(Excerpted records begins)
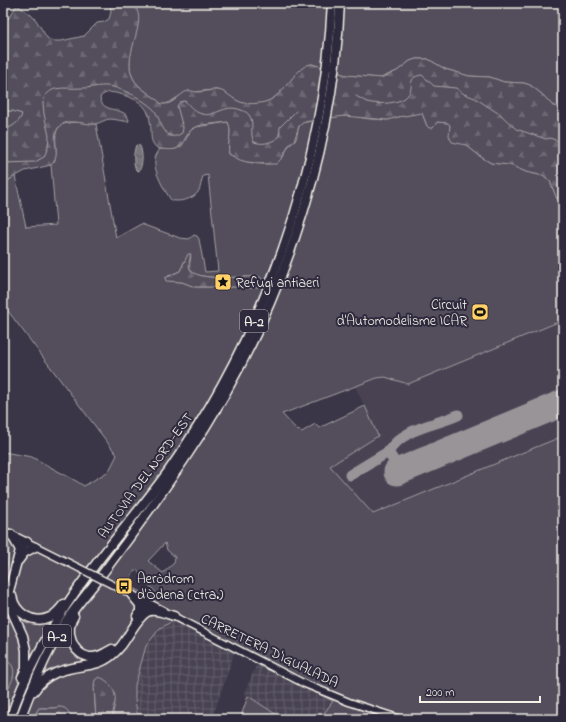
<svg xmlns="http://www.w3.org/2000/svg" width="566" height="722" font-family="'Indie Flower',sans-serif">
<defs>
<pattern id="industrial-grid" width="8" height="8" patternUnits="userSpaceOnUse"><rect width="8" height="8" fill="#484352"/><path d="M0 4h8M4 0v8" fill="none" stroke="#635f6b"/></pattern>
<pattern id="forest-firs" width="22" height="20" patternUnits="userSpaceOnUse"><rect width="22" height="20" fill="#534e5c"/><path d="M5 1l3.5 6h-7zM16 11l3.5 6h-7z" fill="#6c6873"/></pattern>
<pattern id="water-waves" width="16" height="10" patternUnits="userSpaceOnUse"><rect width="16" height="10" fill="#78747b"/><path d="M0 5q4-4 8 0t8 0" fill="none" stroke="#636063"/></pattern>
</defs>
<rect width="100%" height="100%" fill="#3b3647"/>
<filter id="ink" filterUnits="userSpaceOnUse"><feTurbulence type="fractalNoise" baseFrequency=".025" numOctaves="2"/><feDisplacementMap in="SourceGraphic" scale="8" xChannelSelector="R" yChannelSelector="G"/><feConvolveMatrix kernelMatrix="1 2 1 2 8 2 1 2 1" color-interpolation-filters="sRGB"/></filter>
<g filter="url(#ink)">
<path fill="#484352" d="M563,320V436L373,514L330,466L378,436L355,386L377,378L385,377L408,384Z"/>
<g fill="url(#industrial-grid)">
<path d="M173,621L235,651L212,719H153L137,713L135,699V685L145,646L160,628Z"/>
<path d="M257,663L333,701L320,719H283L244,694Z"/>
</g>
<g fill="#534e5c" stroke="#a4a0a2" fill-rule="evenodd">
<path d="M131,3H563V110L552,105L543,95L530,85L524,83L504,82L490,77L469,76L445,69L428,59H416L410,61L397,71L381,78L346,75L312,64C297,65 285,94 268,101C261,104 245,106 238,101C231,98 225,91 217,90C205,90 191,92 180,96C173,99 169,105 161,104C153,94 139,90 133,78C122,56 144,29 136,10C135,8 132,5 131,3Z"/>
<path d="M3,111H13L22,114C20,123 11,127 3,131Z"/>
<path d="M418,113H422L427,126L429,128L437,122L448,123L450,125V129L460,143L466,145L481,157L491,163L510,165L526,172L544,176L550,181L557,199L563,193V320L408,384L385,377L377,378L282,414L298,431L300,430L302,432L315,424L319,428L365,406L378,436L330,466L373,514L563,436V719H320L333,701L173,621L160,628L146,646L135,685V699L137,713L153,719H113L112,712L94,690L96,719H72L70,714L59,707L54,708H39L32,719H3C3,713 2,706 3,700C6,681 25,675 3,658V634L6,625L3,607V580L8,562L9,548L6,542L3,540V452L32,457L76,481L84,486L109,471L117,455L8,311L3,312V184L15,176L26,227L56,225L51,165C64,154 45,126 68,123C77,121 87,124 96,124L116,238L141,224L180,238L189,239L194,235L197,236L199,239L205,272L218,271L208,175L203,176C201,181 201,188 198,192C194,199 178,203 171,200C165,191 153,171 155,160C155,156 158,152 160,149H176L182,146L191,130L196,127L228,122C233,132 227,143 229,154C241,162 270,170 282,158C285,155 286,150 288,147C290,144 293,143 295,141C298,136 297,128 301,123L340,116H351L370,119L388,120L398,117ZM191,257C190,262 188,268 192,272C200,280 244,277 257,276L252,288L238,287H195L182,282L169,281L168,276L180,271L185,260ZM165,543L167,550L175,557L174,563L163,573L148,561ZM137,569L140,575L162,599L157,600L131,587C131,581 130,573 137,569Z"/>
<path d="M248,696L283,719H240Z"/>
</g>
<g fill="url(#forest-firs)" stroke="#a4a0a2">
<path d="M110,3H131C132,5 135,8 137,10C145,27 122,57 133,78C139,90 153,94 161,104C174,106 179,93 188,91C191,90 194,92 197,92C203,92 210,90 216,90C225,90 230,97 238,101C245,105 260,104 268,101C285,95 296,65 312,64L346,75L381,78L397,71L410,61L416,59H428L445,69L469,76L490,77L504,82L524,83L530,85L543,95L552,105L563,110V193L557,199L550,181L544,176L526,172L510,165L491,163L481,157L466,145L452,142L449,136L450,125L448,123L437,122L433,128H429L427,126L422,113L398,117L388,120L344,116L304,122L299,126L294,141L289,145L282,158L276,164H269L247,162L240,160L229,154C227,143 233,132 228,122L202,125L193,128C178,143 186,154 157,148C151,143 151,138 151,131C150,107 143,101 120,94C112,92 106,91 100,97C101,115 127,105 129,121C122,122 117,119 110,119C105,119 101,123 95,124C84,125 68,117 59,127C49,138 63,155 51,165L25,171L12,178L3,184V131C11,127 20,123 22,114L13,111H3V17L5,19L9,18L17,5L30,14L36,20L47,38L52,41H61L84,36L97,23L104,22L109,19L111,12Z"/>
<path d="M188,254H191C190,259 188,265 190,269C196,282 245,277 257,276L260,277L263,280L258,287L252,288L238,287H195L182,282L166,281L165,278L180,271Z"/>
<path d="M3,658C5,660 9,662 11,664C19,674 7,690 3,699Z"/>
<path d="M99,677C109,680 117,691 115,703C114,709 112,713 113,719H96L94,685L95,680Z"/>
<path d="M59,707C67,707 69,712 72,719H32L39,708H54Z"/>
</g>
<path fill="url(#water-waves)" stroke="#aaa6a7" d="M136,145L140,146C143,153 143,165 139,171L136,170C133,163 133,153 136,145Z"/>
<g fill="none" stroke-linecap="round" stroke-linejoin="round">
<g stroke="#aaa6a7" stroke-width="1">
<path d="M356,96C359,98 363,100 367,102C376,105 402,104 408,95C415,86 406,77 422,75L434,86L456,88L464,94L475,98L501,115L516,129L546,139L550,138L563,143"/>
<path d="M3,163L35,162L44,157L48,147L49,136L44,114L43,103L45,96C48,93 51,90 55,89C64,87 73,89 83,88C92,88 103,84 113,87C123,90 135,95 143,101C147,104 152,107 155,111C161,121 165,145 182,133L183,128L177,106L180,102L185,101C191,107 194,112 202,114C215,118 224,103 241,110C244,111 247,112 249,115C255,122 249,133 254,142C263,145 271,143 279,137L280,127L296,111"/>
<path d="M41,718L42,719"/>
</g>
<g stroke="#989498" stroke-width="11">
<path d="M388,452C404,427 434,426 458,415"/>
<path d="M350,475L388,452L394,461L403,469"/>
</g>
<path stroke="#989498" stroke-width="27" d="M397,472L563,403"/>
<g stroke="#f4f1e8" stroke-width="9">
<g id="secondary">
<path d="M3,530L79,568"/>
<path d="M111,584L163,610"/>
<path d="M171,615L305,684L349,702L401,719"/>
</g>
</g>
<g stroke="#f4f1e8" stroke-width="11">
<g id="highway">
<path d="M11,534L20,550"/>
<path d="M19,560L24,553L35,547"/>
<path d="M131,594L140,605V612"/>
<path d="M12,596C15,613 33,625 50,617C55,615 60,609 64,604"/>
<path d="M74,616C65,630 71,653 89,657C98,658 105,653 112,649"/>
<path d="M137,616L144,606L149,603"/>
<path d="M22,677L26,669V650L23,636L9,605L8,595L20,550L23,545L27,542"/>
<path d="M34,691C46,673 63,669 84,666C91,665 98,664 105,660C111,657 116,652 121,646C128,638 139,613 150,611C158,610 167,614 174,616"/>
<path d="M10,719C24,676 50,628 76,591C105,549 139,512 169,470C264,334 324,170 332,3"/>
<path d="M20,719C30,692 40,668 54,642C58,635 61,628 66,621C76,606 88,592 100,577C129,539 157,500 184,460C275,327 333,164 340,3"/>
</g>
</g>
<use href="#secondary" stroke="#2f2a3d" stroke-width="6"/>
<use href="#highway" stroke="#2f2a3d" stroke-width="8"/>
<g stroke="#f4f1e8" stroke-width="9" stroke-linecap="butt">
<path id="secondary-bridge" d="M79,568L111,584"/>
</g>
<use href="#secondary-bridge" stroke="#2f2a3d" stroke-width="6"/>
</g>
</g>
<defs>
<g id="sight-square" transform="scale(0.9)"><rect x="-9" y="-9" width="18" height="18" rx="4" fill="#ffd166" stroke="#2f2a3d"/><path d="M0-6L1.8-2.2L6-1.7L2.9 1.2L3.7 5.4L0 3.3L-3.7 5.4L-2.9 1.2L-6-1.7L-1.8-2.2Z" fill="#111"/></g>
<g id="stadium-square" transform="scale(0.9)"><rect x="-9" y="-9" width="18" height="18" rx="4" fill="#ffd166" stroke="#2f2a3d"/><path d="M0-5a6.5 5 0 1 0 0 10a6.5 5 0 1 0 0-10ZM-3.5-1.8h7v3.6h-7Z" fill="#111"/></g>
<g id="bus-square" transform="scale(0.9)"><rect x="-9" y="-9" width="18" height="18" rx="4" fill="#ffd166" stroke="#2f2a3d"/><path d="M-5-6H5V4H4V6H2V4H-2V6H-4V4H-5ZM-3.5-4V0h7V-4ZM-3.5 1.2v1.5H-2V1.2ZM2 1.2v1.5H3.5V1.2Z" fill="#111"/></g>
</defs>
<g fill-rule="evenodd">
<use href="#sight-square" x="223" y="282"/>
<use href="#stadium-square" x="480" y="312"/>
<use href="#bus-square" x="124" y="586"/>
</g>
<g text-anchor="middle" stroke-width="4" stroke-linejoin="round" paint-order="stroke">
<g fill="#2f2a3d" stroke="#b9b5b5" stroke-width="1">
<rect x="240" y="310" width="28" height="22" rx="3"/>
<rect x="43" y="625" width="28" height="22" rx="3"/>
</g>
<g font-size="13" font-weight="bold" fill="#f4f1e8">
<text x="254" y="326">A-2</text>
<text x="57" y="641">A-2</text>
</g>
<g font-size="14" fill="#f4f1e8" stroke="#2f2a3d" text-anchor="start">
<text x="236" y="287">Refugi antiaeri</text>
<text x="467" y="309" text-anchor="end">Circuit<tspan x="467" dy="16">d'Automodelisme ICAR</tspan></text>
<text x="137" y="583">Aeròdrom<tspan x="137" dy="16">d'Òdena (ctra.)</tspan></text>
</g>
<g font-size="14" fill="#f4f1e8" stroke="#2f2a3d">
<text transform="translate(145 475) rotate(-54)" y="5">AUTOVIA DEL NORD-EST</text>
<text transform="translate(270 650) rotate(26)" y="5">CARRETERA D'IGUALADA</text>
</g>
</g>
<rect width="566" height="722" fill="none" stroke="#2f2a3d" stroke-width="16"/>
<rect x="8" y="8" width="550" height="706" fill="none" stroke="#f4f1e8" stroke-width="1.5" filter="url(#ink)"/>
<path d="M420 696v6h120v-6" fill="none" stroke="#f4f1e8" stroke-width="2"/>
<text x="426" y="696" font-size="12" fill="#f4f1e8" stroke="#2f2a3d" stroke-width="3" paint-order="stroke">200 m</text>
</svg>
(Excerpted records ends)
(Excerpted records begins)
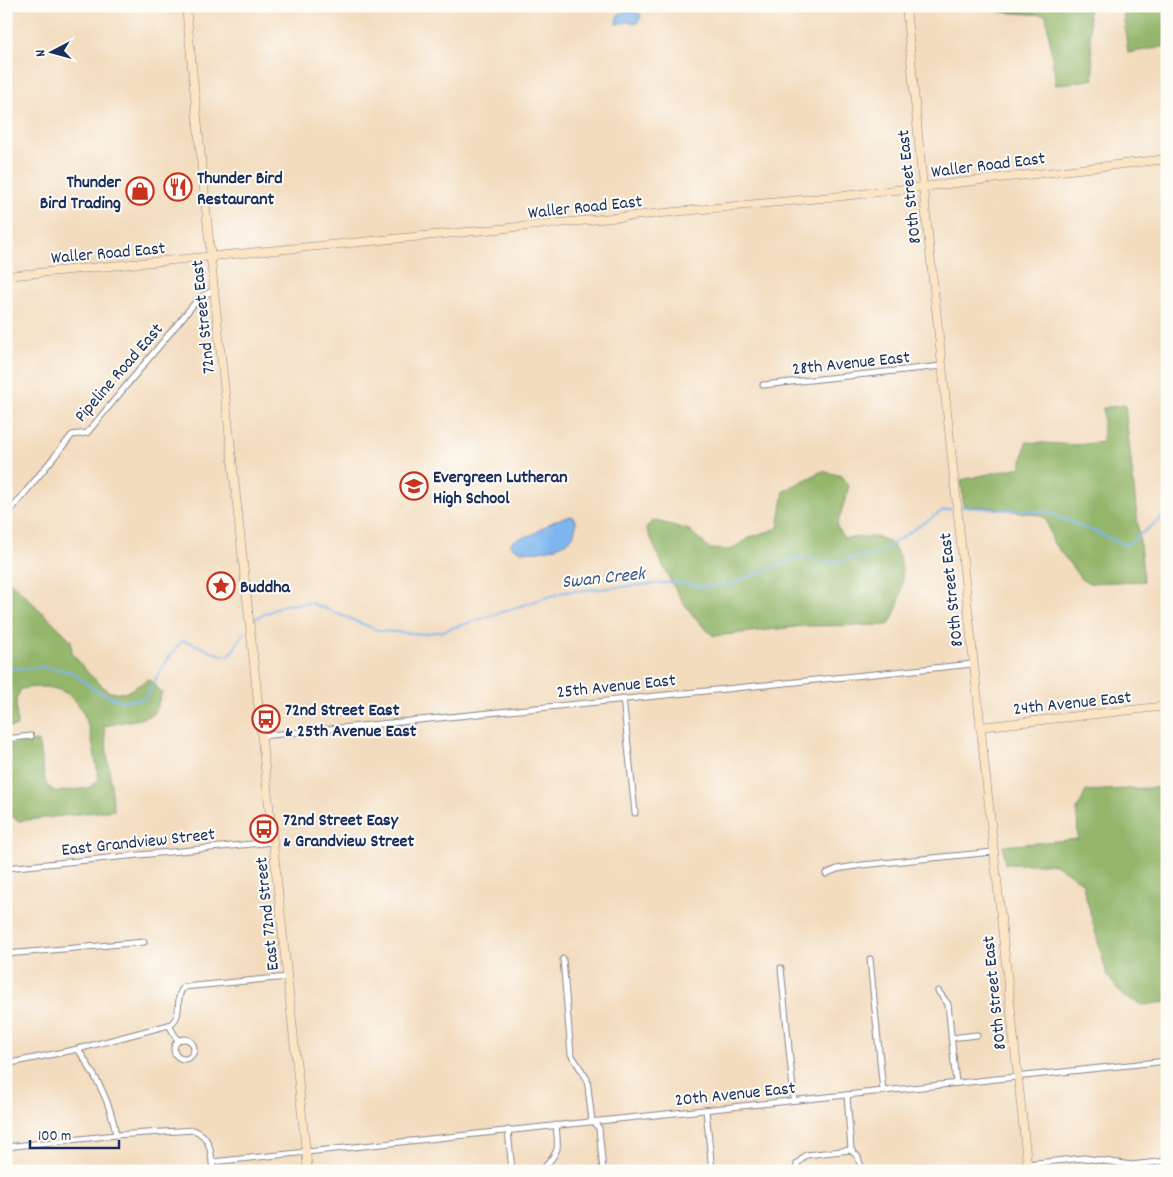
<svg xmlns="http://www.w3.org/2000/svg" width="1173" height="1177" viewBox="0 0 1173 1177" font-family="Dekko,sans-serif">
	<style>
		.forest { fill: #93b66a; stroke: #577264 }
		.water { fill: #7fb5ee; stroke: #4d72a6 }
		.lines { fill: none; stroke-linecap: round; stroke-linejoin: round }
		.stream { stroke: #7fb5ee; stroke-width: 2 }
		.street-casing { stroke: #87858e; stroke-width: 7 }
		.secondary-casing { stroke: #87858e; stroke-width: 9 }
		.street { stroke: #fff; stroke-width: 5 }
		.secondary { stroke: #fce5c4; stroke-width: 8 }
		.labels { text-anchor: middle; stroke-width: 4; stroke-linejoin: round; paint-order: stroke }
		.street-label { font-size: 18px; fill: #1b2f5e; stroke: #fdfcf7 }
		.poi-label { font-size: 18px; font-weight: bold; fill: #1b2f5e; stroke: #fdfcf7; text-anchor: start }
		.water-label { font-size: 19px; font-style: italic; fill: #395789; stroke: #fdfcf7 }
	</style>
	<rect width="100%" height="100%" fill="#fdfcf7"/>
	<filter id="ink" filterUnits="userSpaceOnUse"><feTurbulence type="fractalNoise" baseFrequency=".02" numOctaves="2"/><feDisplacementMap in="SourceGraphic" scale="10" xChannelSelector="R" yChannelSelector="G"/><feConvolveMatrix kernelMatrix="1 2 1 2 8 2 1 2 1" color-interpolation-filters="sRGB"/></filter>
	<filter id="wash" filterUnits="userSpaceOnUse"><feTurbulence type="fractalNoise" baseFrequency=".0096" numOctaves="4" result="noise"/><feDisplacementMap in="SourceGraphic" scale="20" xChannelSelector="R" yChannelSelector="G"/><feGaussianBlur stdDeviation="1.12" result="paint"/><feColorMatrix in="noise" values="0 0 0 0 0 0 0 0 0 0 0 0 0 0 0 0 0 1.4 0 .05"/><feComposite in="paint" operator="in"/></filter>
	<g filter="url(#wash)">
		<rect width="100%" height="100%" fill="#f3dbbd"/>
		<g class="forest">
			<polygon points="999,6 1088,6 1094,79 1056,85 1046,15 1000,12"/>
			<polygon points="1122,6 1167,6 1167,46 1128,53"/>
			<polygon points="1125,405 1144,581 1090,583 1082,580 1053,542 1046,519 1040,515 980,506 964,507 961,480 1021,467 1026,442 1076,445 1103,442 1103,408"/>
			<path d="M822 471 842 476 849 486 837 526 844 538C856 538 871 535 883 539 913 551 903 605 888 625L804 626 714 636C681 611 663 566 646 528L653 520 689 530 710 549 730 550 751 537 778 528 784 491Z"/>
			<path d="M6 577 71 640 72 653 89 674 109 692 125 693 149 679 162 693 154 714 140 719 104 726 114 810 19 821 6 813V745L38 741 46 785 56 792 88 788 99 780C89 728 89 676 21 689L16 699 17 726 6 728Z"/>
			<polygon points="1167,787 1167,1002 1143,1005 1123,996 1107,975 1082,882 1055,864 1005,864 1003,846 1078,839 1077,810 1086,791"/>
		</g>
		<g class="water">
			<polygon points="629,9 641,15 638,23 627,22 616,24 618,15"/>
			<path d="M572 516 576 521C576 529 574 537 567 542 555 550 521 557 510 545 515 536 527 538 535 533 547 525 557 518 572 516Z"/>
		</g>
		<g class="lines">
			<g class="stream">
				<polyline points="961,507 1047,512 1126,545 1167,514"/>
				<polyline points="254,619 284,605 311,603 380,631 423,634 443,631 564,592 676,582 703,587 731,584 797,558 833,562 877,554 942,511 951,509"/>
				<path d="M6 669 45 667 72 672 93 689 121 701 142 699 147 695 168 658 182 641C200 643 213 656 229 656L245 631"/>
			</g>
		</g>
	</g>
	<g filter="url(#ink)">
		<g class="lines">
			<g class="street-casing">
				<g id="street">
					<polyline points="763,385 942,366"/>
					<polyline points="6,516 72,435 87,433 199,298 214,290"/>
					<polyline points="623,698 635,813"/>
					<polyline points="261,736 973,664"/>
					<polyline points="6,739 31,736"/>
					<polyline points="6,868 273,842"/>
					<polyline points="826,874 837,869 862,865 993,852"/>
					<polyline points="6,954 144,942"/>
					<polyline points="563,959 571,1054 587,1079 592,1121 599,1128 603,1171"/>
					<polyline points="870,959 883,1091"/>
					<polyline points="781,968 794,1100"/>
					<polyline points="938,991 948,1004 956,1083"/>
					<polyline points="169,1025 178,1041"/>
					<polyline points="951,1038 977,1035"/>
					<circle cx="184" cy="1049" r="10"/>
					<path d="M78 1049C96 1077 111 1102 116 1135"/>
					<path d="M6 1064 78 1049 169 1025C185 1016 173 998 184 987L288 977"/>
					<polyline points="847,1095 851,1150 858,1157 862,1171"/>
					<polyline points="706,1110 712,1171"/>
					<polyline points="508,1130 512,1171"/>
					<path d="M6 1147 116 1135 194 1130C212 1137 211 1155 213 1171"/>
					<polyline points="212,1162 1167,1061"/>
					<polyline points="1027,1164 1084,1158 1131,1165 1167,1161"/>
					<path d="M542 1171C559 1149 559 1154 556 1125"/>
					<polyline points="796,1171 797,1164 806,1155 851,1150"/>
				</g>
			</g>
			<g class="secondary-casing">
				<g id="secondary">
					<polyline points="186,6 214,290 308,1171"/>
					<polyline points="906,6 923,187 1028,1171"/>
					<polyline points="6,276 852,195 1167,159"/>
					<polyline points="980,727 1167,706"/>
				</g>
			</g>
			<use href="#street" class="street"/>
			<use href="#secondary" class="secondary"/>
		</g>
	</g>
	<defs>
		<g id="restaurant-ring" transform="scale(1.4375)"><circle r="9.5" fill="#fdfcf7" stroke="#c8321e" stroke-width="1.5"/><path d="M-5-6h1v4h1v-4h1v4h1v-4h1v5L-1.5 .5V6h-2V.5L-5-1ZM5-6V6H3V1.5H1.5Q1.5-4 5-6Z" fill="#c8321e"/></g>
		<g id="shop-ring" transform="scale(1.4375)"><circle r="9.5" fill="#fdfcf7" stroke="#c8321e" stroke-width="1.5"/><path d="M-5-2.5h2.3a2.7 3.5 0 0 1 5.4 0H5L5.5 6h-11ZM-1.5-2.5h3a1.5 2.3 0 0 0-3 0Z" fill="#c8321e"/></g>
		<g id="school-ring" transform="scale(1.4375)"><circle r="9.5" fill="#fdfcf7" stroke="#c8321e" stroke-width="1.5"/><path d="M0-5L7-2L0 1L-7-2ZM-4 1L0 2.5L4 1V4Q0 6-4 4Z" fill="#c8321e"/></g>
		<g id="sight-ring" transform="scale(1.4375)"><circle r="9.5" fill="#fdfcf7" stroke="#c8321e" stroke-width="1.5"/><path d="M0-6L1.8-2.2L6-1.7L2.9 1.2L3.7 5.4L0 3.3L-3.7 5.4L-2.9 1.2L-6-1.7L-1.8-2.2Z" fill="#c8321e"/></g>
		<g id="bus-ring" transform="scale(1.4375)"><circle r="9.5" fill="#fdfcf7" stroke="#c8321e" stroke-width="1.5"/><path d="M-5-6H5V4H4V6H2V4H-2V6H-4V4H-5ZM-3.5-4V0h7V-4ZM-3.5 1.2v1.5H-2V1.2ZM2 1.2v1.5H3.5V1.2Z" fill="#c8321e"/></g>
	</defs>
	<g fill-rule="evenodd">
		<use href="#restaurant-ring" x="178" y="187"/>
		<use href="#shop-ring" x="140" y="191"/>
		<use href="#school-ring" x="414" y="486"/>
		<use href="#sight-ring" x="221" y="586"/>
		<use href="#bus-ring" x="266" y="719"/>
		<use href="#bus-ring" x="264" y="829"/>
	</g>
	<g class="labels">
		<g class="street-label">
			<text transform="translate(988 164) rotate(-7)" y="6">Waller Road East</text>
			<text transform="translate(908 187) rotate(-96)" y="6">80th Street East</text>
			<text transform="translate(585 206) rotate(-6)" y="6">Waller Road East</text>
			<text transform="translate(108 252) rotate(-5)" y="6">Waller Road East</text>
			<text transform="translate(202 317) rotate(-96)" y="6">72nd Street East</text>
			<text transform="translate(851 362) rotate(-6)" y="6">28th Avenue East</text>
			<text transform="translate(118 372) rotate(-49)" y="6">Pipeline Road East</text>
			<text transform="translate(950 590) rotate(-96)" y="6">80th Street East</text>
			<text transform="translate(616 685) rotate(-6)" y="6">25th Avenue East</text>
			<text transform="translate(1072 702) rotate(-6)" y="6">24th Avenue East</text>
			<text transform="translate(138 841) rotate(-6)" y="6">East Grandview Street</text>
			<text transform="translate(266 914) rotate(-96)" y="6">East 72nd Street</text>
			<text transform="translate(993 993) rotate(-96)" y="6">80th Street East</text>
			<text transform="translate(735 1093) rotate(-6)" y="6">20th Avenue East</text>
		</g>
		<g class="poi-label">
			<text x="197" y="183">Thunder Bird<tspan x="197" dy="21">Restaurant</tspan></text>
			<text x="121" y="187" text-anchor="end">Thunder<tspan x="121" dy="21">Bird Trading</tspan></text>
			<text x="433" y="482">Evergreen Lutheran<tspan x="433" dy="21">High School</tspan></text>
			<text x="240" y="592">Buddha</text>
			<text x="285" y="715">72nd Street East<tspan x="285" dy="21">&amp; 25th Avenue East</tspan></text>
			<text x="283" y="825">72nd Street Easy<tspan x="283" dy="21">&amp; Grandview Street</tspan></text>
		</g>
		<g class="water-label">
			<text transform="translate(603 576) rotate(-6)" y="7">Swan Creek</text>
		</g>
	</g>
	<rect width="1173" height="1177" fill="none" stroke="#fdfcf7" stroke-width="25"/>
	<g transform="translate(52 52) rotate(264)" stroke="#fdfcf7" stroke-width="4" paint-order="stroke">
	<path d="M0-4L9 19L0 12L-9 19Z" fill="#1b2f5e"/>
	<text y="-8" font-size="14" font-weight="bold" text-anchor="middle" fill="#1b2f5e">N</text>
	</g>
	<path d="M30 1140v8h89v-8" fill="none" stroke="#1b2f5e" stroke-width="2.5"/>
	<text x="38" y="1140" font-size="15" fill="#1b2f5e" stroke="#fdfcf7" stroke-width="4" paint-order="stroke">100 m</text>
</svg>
(Excerpted records ends)
Problem to solve. From the entries above, give again exactly the lines running from the line with "none; stroke-linecap: round;" to the line with "#87858e; stroke-width: 9"; include both of those lines.

The completed task.
		.lines { fill: none; stroke-linecap: round; stroke-linejoin: round }
		.stream { stroke: #7fb5ee; stroke-width: 2 }
		.street-casing { stroke: #87858e; stroke-width: 7 }
		.secondary-casing { stroke: #87858e; stroke-width: 9 }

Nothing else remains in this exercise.